Piraterie - Große Themen vor Gericht
Der Hamburger Piraten-Prozess wirft fundamentale Rechtsfragen auf

von Anke Schwarzer


Kriegsschiffe zum Schutz der Hamburger Handelsflotte bauen lassen - das war die erste Aufgabe der Commerz-Deputation. Hamburger Kaufleute, die mit Schnaps, Gewürzen, Zucker, Elfenbein und Menschen handelten, hatten den Vorläufer der heutigen Handelskammer im Jahre 1665 gegründet. Zu jener Zeit erbeuteten rund um die iberische Halbinsel immer wieder Piraten die wertvolle Fracht der Hanseaten.

Heute ziehen Kriegsschiffe der Nato, der EU sowie einzelner Länder wie China, Russland, Japan, Iran und Indien über die Gewässer am Horn von Afrika.
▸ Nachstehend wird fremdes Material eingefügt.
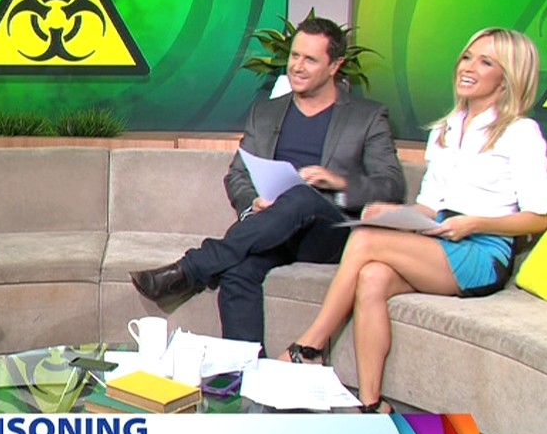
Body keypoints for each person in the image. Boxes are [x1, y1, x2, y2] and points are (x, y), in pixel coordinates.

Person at [277, 28, 547, 413]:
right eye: (467, 57)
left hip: (482, 251)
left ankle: (310, 346)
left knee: (365, 240)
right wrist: (390, 214)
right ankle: (372, 406)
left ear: (507, 77)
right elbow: (428, 207)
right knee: (372, 275)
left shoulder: (520, 133)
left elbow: (538, 218)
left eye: (485, 62)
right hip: (439, 239)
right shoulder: (445, 129)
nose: (468, 67)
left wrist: (473, 224)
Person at [130, 17, 406, 354]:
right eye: (294, 56)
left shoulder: (367, 116)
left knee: (301, 196)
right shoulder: (266, 113)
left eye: (310, 60)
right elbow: (238, 175)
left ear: (335, 66)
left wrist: (338, 182)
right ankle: (244, 371)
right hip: (274, 228)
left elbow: (391, 186)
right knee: (237, 270)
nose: (297, 67)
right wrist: (253, 204)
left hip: (329, 234)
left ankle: (192, 267)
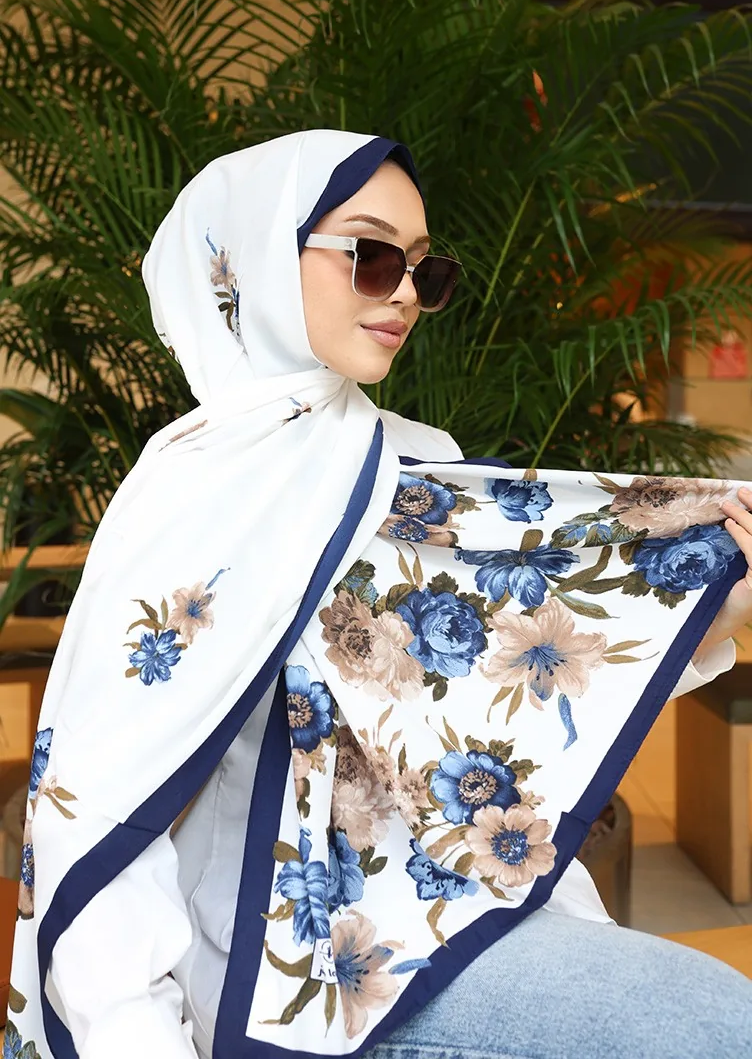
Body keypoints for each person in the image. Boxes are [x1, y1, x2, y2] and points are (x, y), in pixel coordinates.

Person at [6, 130, 752, 1059]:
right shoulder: (194, 490)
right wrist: (133, 1035)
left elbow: (507, 679)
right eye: (370, 255)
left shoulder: (414, 461)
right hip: (275, 962)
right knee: (714, 1026)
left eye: (423, 269)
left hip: (435, 904)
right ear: (255, 261)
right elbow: (96, 805)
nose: (403, 292)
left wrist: (721, 598)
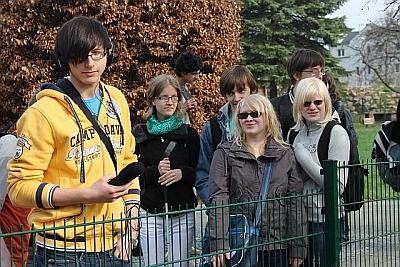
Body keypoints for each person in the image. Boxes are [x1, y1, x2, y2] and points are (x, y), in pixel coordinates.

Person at [7, 16, 140, 266]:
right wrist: (87, 194)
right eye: (80, 56)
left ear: (107, 54)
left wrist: (131, 227)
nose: (89, 63)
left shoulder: (118, 101)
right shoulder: (42, 112)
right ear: (65, 59)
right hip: (62, 252)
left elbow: (128, 161)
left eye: (97, 54)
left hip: (116, 243)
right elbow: (19, 189)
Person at [208, 94, 307, 267]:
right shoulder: (225, 152)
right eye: (243, 115)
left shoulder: (285, 153)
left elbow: (295, 201)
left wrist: (298, 245)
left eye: (255, 114)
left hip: (276, 243)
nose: (249, 118)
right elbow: (218, 199)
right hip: (240, 241)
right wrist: (218, 244)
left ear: (267, 116)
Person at [132, 74, 200, 266]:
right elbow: (134, 174)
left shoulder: (189, 134)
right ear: (154, 100)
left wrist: (182, 173)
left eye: (174, 97)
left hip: (182, 210)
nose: (170, 102)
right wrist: (155, 171)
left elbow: (200, 172)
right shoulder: (140, 134)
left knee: (181, 263)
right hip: (151, 210)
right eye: (164, 97)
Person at [289, 77, 350, 267]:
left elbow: (337, 185)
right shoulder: (293, 133)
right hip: (297, 219)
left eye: (318, 102)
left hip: (326, 220)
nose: (312, 107)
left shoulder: (335, 132)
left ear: (326, 102)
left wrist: (303, 157)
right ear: (298, 105)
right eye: (306, 103)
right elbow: (290, 178)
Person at [196, 65, 258, 206]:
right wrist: (215, 204)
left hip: (260, 208)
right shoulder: (213, 128)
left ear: (252, 90)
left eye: (241, 91)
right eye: (231, 93)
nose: (236, 98)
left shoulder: (268, 122)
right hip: (225, 207)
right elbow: (203, 172)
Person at [271, 48, 325, 140]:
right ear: (296, 75)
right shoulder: (273, 108)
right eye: (314, 71)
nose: (320, 76)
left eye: (321, 71)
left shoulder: (329, 105)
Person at [174, 50, 203, 124]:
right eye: (194, 74)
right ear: (183, 73)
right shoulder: (170, 89)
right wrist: (184, 108)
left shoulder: (184, 87)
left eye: (198, 73)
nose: (197, 77)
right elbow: (163, 118)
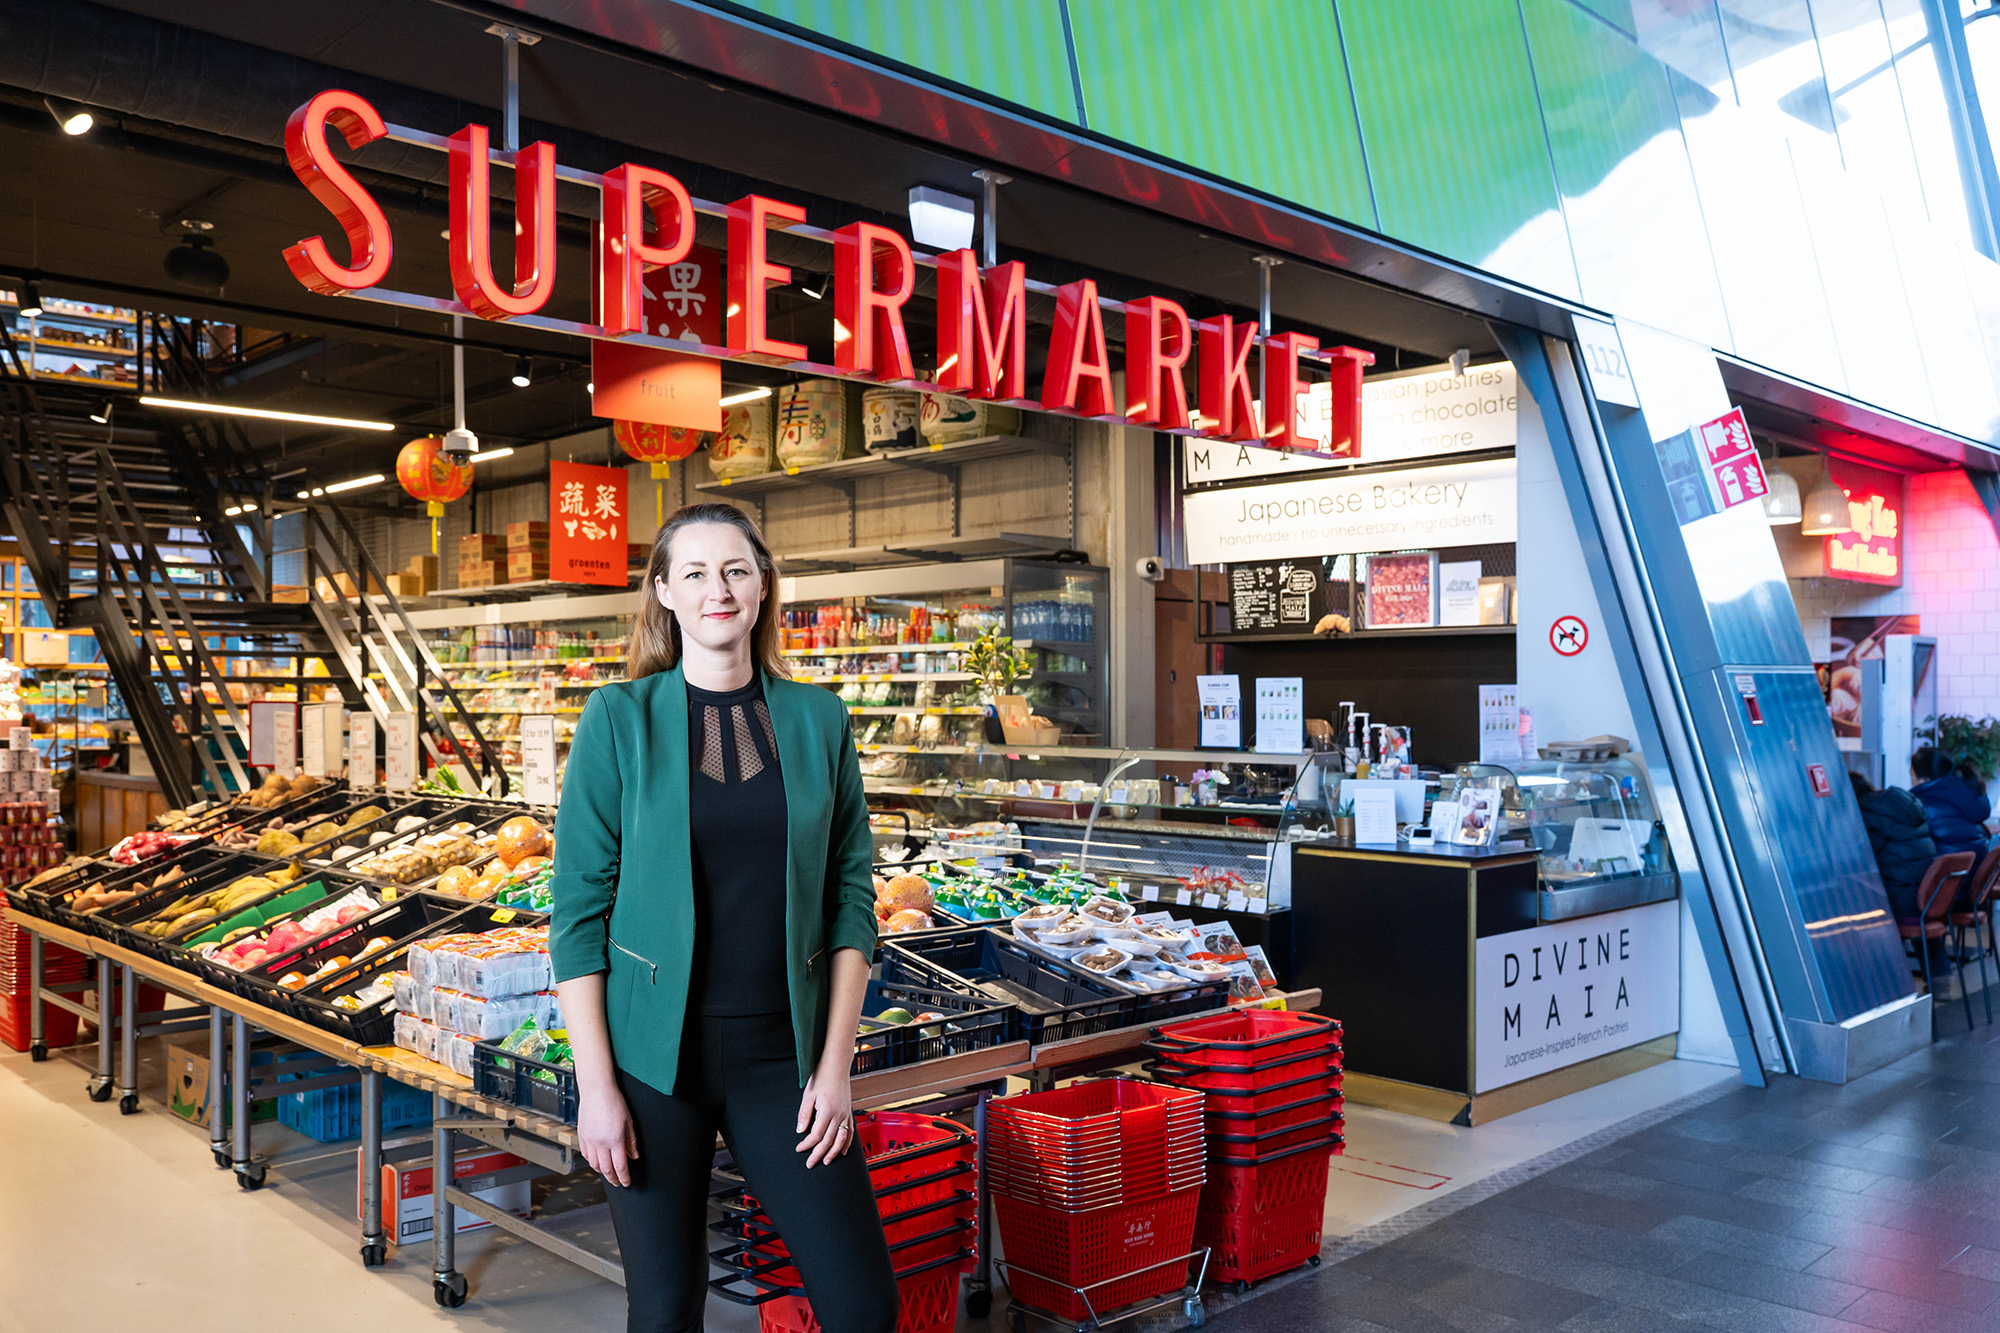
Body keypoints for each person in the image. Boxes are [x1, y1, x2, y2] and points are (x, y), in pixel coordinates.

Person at [550, 503, 897, 1333]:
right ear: (664, 591)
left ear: (764, 584)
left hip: (784, 1056)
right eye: (696, 572)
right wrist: (596, 1087)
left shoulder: (820, 719)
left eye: (736, 569)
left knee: (862, 1305)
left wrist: (835, 1065)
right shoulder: (618, 720)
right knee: (666, 1308)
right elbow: (577, 913)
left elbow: (853, 898)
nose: (719, 588)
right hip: (650, 1063)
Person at [1851, 770, 1948, 973]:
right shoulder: (1905, 807)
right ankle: (1940, 979)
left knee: (1851, 897)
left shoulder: (1869, 814)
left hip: (1904, 901)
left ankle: (1878, 976)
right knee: (1904, 887)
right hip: (1931, 897)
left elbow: (1859, 857)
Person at [1911, 746, 1993, 860]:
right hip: (1972, 871)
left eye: (1912, 775)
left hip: (1945, 875)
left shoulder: (1921, 807)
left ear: (1923, 779)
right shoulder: (1967, 795)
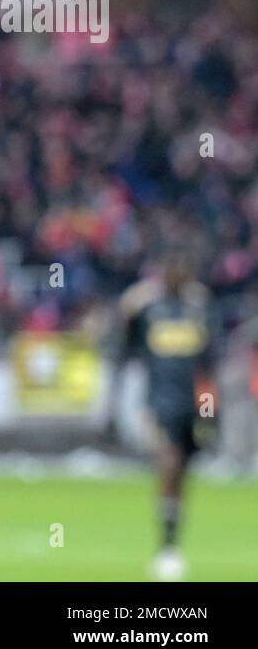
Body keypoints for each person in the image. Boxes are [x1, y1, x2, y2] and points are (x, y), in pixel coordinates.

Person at [107, 249, 219, 581]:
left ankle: (172, 541)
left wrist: (210, 412)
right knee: (168, 463)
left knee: (183, 472)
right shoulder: (146, 307)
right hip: (159, 403)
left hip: (193, 404)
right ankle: (167, 549)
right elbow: (123, 348)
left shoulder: (199, 307)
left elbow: (208, 367)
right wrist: (113, 405)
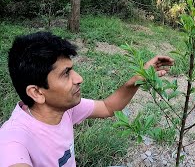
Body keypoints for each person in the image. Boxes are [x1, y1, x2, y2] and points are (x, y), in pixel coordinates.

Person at [0, 32, 174, 167]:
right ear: (36, 93)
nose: (79, 78)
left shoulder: (64, 108)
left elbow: (107, 107)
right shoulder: (13, 139)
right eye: (66, 73)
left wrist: (136, 80)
Sie patroullieren, versenken Boote, töten Piraten und solche, die dafür gehalten werden, um Tanker, Kreuzfahrtschiffe und Containerriesen zu schützen. Deutschland beteiligt sich seit 2008 am ersten gemeinsamen Marineeinsatz in der Geschichte der EU mit mehreren hundert Soldaten, Scharfschützen der Marineschutzkräfte, dem Versorgungsschiff Rhön, den Fregatten Bayern und Köln sowie Hubschraubern und Überwachungsflugzeugen (siehe iz3w 323).

Im April 2010 hatte ein niederländisches Kommando mehrere Seeleute der MV Taipan befreit, die am Horn von Afrika von somalischen Piraten gekapert worden war. Die 15 Seeleute aus Deutschland, der Ukraine und Sri Lanka hatten sich in einem Schutzraum verschanzt und einen Notruf abgegeben. Seit Herbst 2010 stehen zehn mutmaßliche Piraten wegen des Vorwurfs des erpresserischen Menschenraubs und Angriffs auf den Seeverkehr vor dem Hamburger Landgericht. Ihnen drohen bis zu 15 Jahre Haft. Die Angeklagten, darunter auch Jugendliche und ein nach eigenen Angaben und Dokumenten zur Tatzeit strafunmündiger 13-Jähriger, sitzen bereits über anderthalb Jahre in Untersuchungshaft.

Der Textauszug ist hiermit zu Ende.